Ce dernier est responsable de la renaissance de ce concept dans
l’intelligentsia occidentale. Mais comme le souligne Bernard Lewis,
cité par Clarke, le mot orientalisme is polluted beyond salvation. La raison est simple : le concept est
maintenant utilisé de façon équivoque. De plus, ce concept
est dorénavant porteur d’une histoire liée aux effets
pervers du colonialisme.
L’idée
d’utiliser le mot East, dans le sens d’Orient, porte aussi à confusion. Le terme
appartient, à bien des égards, au vocabulaire du
dix-neuvième et à celui de la première moitié du
vingtième siècle. La dichotomie East-West nous apparaît également
inadéquate à l’âge de la globalisation. Cette manie
occidentale de créer des catégories de ce genre prend ses racines
durant l’Antiquité (les Grecs versus les Barbares) et s’est
perpétuée jusqu’à nos jours (Nous versus les
Autres). Clarke a raison de dénoncer l’utilisation abusive des
termes East et Orient. Paradoxalement, il affirme : « For
sake of expository convenience and economy terms like “ East ”
and “ the Orient ” will be used throughout the book to
refer to the cultural and intellectual traditions of South and East Asia. »
(p. 10) En utilisant ces termes, ne tombe-t-il pas dans le piège
qu’il dénonce ?
En
outre, qu’est-ce que la pensée orientale ? Il n’y a pas
de pensée orientale en soi, c’est une simplification de la
diversité inhérente à la pensée chinoise et
indienne. Selon nous, les termes « Orient » et
« pensée orientale » sont des vestiges des
siècles passés. Pourquoi ne pas nommer les traditions religieuses
en cause (et même les écoles diverses appartenant à ces
traditions) par leur nom respectif ? Les Byzantins aimaient fendre un
cheveu en quatre, certains intellectuels issus de la postmodernité
préfèrent ne pas fendre le cheveu du tout.
L’historien
britannique reconnaît sa dette envers Saïd. Mais il est beaucoup
plus nuancé que lui, il prône « a more affirmative
orientalism » (p. 8),
dénonce l’étroitesse de la critique saïdienne, et le
réductionnisme de ses positions (p. 27).
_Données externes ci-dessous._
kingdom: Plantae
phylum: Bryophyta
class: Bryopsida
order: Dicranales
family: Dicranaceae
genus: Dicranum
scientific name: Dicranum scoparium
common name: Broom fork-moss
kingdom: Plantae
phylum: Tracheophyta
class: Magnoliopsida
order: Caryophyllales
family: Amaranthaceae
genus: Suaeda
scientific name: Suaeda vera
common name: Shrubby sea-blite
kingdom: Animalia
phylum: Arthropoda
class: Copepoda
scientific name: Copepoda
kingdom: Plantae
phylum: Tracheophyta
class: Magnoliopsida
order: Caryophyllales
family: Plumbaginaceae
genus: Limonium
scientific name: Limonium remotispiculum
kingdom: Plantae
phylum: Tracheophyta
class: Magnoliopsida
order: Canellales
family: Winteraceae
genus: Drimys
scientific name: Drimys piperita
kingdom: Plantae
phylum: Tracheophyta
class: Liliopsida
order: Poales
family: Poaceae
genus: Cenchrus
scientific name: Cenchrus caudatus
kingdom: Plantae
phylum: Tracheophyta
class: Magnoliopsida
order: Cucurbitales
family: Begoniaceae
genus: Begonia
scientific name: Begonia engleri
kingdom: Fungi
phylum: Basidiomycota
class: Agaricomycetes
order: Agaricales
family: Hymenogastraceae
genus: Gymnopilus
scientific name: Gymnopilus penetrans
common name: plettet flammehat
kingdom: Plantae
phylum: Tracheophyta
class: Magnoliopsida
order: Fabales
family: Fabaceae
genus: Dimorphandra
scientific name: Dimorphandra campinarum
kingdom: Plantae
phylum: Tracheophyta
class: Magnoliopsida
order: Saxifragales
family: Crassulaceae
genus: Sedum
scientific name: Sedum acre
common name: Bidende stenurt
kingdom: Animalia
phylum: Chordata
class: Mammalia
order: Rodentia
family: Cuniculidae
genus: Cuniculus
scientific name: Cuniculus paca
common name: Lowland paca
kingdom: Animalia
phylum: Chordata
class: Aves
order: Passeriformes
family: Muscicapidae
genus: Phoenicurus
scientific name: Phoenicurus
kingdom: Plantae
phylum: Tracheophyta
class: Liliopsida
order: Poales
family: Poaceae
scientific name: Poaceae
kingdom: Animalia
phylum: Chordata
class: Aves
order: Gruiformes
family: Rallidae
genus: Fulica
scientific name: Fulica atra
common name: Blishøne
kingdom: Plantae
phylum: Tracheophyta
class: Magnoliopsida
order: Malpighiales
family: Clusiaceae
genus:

Selon Clarke, Saïd ne
tient pas compte de la complexité du « discours »
orientaliste ; l’orientalisme « cannot simply be
identified with the ruling imperialist ideology, for in the Western context it
represents a counter-movement, a subversive entelechy, albeit not a unified or
consciously organised one, which in various ways has often tended to subvert
rather than to confirm the discursive structures of imperial power »
(p. 9). Paradoxalement, l’auteur met tous les orientalistes dans le
même panier en affirmant que, dans l’histoire de
l’orientalisme, il n’y a jamais eu de savants qui poursuivaient une
quête désintéressée du savoir (p. 22). Tout
comme le prétend Saïd, l’Orient a été étudié
non pas avec un esprit objectif, mais dans le but de devenir un « instrument
for the subversion and reconstruction of European civilisation »
(p. 60). Il sera permis de douter de ces dogmes répandus dans les
sphères d’influences saïdiennes. Il est important de
préciser que la critique de Saïd s’adresse à ceux qui
ont tenu un discours sur le Moyen-Orient (et sur l’islam en particulier),
et non à ceux qui œuvrent dans le domaine asiatique.
En
guise de conclusion, nous tenons à nous excuser auprès des lecteurs
de l’utilisation abusive des mots « Orient »,
« oriental », « orientaliste », et
« orientalisme ». Afin de ne pas travestir le vocabulaire
utilisé par Clarke, nous avons cru bon d’utiliser les termes
employés par ce dernier. Bref, l’historien britannique a
réussi à brosser un tableau fort intéressant de la
rencontre entre l’Orient et l’Occident. Nous recommandons cet
ouvrage à ceux qui s’intéressent à cette question.
Ceux et celles qui ont dévoré le livre de Schwab vont
sûrement se régaler de celui de Clarke.